Strona:Juliusz Kaden-Bandrowski - W cieniu zapomnianej olszyny.djvu/108

Ta strona została przepisana.

Przeszedł, stanął przy ławce, po stronie cesarza Wilhelma, i zaczęliśmy co prędzej zgromadzenie.
Odbywało się zupełnie, jak wczoraj, prawdziwie, z tą tylko różnicą, że rzeczy nie szły pokolei, lecz wszystko równocześnie. Odrazu pewien Asnyk (był nim u nas sam Kościuszko) zaczął dzwonić, odrazu mówił i nasz ojciec, jako ja, — najwspanialszemi wyrzutami sumienia, i Białkowski jako Irzek, czyli cesarz Wilhelm I, Stary, — swojem ohydnem szczekaniem.
Białkowski ciągnął z początku jako tako, potem zaczął wymyślać. Stanął na czarnem pudle, w osobie cesarza Wilhelma przy ojcu, to jest kapitanie polskiej piechoty, i trzymany przez Irzka silnie za klocek, powtarzał wkółko, coraz głośniej:
— Łżesz, podły psie! Łżesz jak pies, podły psie! Jak pies!!
Przemowa ta, niewiadomo kiedy, doprowadziła nas do wściekłości.
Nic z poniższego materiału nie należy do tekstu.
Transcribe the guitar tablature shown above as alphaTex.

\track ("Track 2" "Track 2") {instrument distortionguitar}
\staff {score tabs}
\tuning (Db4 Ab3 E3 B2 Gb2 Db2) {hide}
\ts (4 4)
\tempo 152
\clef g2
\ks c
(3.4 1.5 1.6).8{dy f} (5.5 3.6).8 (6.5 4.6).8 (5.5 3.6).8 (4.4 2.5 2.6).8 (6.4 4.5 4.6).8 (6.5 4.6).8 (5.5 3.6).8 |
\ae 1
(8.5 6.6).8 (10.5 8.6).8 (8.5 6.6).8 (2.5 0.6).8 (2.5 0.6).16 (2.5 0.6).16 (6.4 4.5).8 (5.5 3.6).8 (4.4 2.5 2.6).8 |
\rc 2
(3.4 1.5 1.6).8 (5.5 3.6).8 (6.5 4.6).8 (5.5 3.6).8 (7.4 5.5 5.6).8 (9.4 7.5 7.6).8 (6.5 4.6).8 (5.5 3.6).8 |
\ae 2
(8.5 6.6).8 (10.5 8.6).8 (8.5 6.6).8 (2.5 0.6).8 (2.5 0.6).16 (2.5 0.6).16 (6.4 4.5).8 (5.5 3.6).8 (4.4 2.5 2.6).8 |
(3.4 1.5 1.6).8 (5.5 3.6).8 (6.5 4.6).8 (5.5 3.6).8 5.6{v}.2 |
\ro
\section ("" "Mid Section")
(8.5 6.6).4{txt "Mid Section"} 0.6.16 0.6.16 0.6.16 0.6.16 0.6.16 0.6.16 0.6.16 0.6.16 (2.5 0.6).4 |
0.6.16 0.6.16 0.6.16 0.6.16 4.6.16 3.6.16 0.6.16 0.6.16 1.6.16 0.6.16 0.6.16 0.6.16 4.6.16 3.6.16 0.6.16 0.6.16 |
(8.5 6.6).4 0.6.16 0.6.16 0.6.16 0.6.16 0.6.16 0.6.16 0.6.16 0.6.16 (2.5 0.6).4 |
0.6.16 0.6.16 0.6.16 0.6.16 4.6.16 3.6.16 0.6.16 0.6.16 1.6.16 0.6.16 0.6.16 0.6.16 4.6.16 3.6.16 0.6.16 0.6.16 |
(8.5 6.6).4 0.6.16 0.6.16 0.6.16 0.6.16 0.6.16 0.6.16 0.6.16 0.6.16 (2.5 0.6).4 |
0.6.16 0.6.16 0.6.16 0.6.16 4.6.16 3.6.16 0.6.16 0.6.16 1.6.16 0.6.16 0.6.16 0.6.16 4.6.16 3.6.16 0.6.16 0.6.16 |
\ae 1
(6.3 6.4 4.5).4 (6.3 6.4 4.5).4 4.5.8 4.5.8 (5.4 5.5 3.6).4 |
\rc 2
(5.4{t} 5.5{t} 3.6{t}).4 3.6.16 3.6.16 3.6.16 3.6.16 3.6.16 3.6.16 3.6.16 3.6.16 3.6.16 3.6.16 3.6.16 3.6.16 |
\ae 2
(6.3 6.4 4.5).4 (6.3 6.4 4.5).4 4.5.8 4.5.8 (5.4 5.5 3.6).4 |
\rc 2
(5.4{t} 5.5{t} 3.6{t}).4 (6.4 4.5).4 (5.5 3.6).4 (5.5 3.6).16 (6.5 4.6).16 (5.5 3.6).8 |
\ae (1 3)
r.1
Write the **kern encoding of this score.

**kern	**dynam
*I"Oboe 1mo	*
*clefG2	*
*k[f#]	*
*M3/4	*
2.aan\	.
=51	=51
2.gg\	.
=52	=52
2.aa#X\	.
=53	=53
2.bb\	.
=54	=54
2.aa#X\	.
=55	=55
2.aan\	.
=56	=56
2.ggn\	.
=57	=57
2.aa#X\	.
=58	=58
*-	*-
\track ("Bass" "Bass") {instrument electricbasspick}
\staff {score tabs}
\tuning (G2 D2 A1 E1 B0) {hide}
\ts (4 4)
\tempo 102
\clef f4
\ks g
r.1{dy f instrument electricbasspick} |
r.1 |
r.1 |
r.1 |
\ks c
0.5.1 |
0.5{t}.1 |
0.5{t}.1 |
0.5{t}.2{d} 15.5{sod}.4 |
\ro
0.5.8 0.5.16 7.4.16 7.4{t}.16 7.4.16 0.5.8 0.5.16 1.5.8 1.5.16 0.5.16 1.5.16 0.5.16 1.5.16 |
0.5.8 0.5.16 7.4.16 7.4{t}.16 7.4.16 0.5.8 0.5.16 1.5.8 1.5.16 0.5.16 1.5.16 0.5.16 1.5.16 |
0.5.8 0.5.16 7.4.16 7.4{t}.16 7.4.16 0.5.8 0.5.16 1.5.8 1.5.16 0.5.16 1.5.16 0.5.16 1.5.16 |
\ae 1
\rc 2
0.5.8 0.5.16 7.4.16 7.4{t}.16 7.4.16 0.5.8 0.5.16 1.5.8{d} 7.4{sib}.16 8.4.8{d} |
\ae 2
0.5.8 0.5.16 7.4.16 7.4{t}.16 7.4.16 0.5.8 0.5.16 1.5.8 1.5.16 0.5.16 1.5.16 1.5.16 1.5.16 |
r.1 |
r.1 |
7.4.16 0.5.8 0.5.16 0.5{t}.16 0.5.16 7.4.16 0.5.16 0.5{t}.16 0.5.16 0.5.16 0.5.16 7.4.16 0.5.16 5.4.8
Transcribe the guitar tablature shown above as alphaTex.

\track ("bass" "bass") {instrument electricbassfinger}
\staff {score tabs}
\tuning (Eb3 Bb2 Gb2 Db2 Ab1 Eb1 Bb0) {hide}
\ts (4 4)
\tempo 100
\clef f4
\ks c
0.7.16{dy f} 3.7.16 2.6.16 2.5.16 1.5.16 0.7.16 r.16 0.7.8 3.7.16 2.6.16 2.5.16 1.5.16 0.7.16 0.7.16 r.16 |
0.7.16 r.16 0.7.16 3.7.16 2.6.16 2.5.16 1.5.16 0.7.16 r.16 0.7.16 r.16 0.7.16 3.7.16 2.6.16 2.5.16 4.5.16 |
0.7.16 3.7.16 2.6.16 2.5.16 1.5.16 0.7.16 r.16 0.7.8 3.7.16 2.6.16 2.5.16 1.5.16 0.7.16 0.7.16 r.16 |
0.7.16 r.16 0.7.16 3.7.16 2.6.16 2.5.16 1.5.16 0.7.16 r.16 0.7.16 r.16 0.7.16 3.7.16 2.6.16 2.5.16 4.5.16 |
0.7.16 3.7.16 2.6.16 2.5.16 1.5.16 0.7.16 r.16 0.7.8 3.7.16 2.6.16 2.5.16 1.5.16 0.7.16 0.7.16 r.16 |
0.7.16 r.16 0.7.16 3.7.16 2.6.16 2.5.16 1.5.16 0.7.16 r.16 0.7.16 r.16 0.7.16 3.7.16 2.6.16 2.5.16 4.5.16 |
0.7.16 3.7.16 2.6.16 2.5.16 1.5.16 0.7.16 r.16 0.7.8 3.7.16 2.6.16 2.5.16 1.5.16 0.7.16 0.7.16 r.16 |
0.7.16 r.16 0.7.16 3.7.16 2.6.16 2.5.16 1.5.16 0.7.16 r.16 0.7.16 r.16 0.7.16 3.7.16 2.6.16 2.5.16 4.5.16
Zestawiłem z pudła kapitana piechoty Wodzickich, — takich obelg nie mógł zbliska słuchać, zwłaszcza jako nasz ojciec, — i spytałem Irzka, — czy mówi, jako Białkowski, czy też „tak“?....
Odpowiedział, że w polityce bracia też się nie uznają, ojciec nasz może najspokojniej w świecie wymyślać stryjowi Ernestowi można wogóle kpić ze wszystkiego, nawet z jakichś tam Asnyków.
— W takim razie dobrze, — zawołałem, — cofnij Białkowskiego! — Cofnął go, w osobie cesarza Wilhelma. i zaczęliśmy gadać do siebie samych. Obie przemowy były „wściekłe“.